===== RECORDS PROVIDED =====

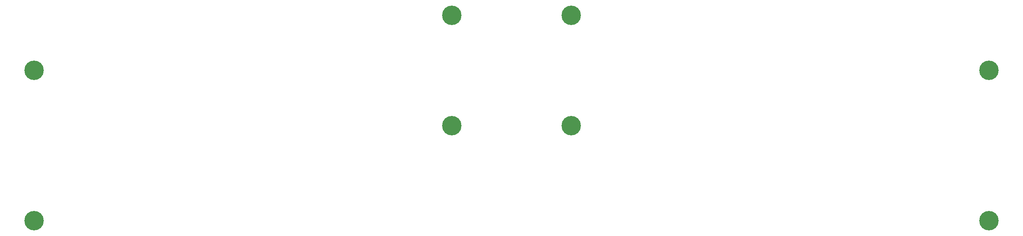
<source format=gtl>
G04 #@! TF.GenerationSoftware,KiCad,Pcbnew,(5.1.4)-1*
G04 #@! TF.CreationDate,2021-09-25T13:38:48-04:00*
G04 #@! TF.ProjectId,horizon-choc-bottom-plate,686f7269-7a6f-46e2-9d63-686f632d626f,rev?*
G04 #@! TF.SameCoordinates,Original*
G04 #@! TF.FileFunction,Copper,L1,Top*
G04 #@! TF.FilePolarity,Positive*
%FSLAX46Y46*%
G04 Gerber Fmt 4.6, Leading zero omitted, Abs format (unit mm)*
G04 Created by KiCad (PCBNEW (5.1.4)-1) date 2021-09-25 13:38:48*
%MOMM*%
%LPD*%
G04 APERTURE LIST*
%ADD10C,0.700000*%
%ADD11C,4.400000*%
G04 APERTURE END LIST*
D10*
X216666726Y-123333274D03*
X215500000Y-122850000D03*
X214333274Y-123333274D03*
X213850000Y-124500000D03*
X214333274Y-125666726D03*
X215500000Y-126150000D03*
X216666726Y-125666726D03*
X217150000Y-124500000D03*
D11*
X215500000Y-124500000D03*
D10*
X189666726Y-123333274D03*
X188500000Y-122850000D03*
X187333274Y-123333274D03*
X186850000Y-124500000D03*
X187333274Y-125666726D03*
X188500000Y-126150000D03*
X189666726Y-125666726D03*
X190150000Y-124500000D03*
D11*
X188500000Y-124500000D03*
D10*
X216666726Y-98333274D03*
X215500000Y-97850000D03*
X214333274Y-98333274D03*
X213850000Y-99500000D03*
X214333274Y-100666726D03*
X215500000Y-101150000D03*
X216666726Y-100666726D03*
X217150000Y-99500000D03*
D11*
X215500000Y-99500000D03*
D10*
X189666726Y-98333274D03*
X188500000Y-97850000D03*
X187333274Y-98333274D03*
X186850000Y-99500000D03*
X187333274Y-100666726D03*
X188500000Y-101150000D03*
X189666726Y-100666726D03*
X190150000Y-99500000D03*
D11*
X188500000Y-99500000D03*
D10*
X95166726Y-110833274D03*
X94000000Y-110350000D03*
X92833274Y-110833274D03*
X92350000Y-112000000D03*
X92833274Y-113166726D03*
X94000000Y-113650000D03*
X95166726Y-113166726D03*
X95650000Y-112000000D03*
D11*
X94000000Y-112000000D03*
D10*
X311166726Y-144833274D03*
X310000000Y-144350000D03*
X308833274Y-144833274D03*
X308350000Y-146000000D03*
X308833274Y-147166726D03*
X310000000Y-147650000D03*
X311166726Y-147166726D03*
X311650000Y-146000000D03*
D11*
X310000000Y-146000000D03*
D10*
X311166726Y-110833274D03*
X310000000Y-110350000D03*
X308833274Y-110833274D03*
X308350000Y-112000000D03*
X308833274Y-113166726D03*
X310000000Y-113650000D03*
X311166726Y-113166726D03*
X311650000Y-112000000D03*
D11*
X310000000Y-112000000D03*
D10*
X95166726Y-144833274D03*
X94000000Y-144350000D03*
X92833274Y-144833274D03*
X92350000Y-146000000D03*
X92833274Y-147166726D03*
X94000000Y-147650000D03*
X95166726Y-147166726D03*
X95650000Y-146000000D03*
D11*
X94000000Y-146000000D03*
M02*

</source>
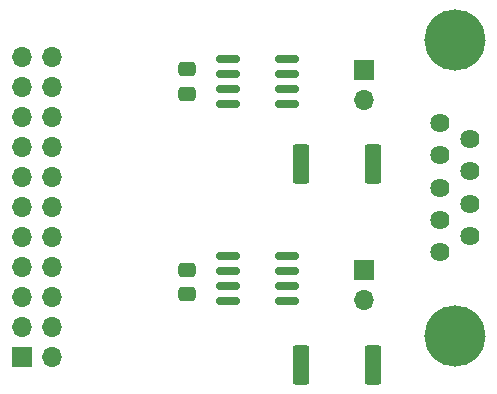
<source format=gts>
G04 #@! TF.GenerationSoftware,KiCad,Pcbnew,8.0.6*
G04 #@! TF.CreationDate,2024-12-29T09:39:42-05:00*
G04 #@! TF.ProjectId,Beagley-ai-2CAN,42656167-6c65-4792-9d61-692d3243414e,rev?*
G04 #@! TF.SameCoordinates,Original*
G04 #@! TF.FileFunction,Soldermask,Top*
G04 #@! TF.FilePolarity,Negative*
%FSLAX46Y46*%
G04 Gerber Fmt 4.6, Leading zero omitted, Abs format (unit mm)*
G04 Created by KiCad (PCBNEW 8.0.6) date 2024-12-29 09:39:42*
%MOMM*%
%LPD*%
G01*
G04 APERTURE LIST*
G04 Aperture macros list*
%AMRoundRect*
0 Rectangle with rounded corners*
0 $1 Rounding radius*
0 $2 $3 $4 $5 $6 $7 $8 $9 X,Y pos of 4 corners*
0 Add a 4 corners polygon primitive as box body*
4,1,4,$2,$3,$4,$5,$6,$7,$8,$9,$2,$3,0*
0 Add four circle primitives for the rounded corners*
1,1,$1+$1,$2,$3*
1,1,$1+$1,$4,$5*
1,1,$1+$1,$6,$7*
1,1,$1+$1,$8,$9*
0 Add four rect primitives between the rounded corners*
20,1,$1+$1,$2,$3,$4,$5,0*
20,1,$1+$1,$4,$5,$6,$7,0*
20,1,$1+$1,$6,$7,$8,$9,0*
20,1,$1+$1,$8,$9,$2,$3,0*%
G04 Aperture macros list end*
%ADD10RoundRect,0.250000X0.475000X-0.337500X0.475000X0.337500X-0.475000X0.337500X-0.475000X-0.337500X0*%
%ADD11RoundRect,0.249999X0.450001X1.425001X-0.450001X1.425001X-0.450001X-1.425001X0.450001X-1.425001X0*%
%ADD12R,1.700000X1.700000*%
%ADD13O,1.700000X1.700000*%
%ADD14RoundRect,0.150000X-0.825000X-0.150000X0.825000X-0.150000X0.825000X0.150000X-0.825000X0.150000X0*%
%ADD15C,1.625600*%
%ADD16C,5.181600*%
G04 APERTURE END LIST*
D10*
X98600000Y-42587500D03*
X98600000Y-40512500D03*
D11*
X114400000Y-48550000D03*
X108300000Y-48550000D03*
D12*
X84640000Y-64870000D03*
D13*
X87180000Y-64870000D03*
X84640000Y-62330000D03*
X87180000Y-62330000D03*
X84640000Y-59790000D03*
X87180000Y-59790000D03*
X84640000Y-57250000D03*
X87180000Y-57250000D03*
X84640000Y-54710000D03*
X87180000Y-54710000D03*
X84640000Y-52170000D03*
X87180000Y-52170000D03*
X84640000Y-49630000D03*
X87180000Y-49630000D03*
X84640000Y-47090000D03*
X87180000Y-47090000D03*
X84640000Y-44550000D03*
X87180000Y-44550000D03*
X84640000Y-42010000D03*
X87180000Y-42010000D03*
X84640000Y-39470000D03*
X87180000Y-39470000D03*
D14*
X102125000Y-56295000D03*
X102125000Y-57565000D03*
X102125000Y-58835000D03*
X102125000Y-60105000D03*
X107075000Y-60105000D03*
X107075000Y-58835000D03*
X107075000Y-57565000D03*
X107075000Y-56295000D03*
D12*
X113600000Y-57550000D03*
D13*
X113600000Y-60090000D03*
D11*
X114400000Y-65550000D03*
X108300000Y-65550000D03*
D15*
X120030000Y-45063600D03*
X120030000Y-47806800D03*
X120030000Y-50550000D03*
X120030000Y-53293200D03*
X120030000Y-56036400D03*
X122570000Y-46435200D03*
X122570000Y-49178400D03*
X122570000Y-51921600D03*
X122570000Y-54664800D03*
D16*
X121300000Y-38027800D03*
X121300000Y-63072200D03*
D14*
X102125000Y-39645000D03*
X102125000Y-40915000D03*
X102125000Y-42185000D03*
X102125000Y-43455000D03*
X107075000Y-43455000D03*
X107075000Y-42185000D03*
X107075000Y-40915000D03*
X107075000Y-39645000D03*
D12*
X113600000Y-40550000D03*
D13*
X113600000Y-43090000D03*
D10*
X98600000Y-59587500D03*
X98600000Y-57512500D03*
M02*

</source>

=====

Find each line above that contains "rounded", and copy those lines.

0 Rectangle with rounded corners*
0 Add four circle primitives for the rounded corners*
0 Add four rect primitives between the rounded corners*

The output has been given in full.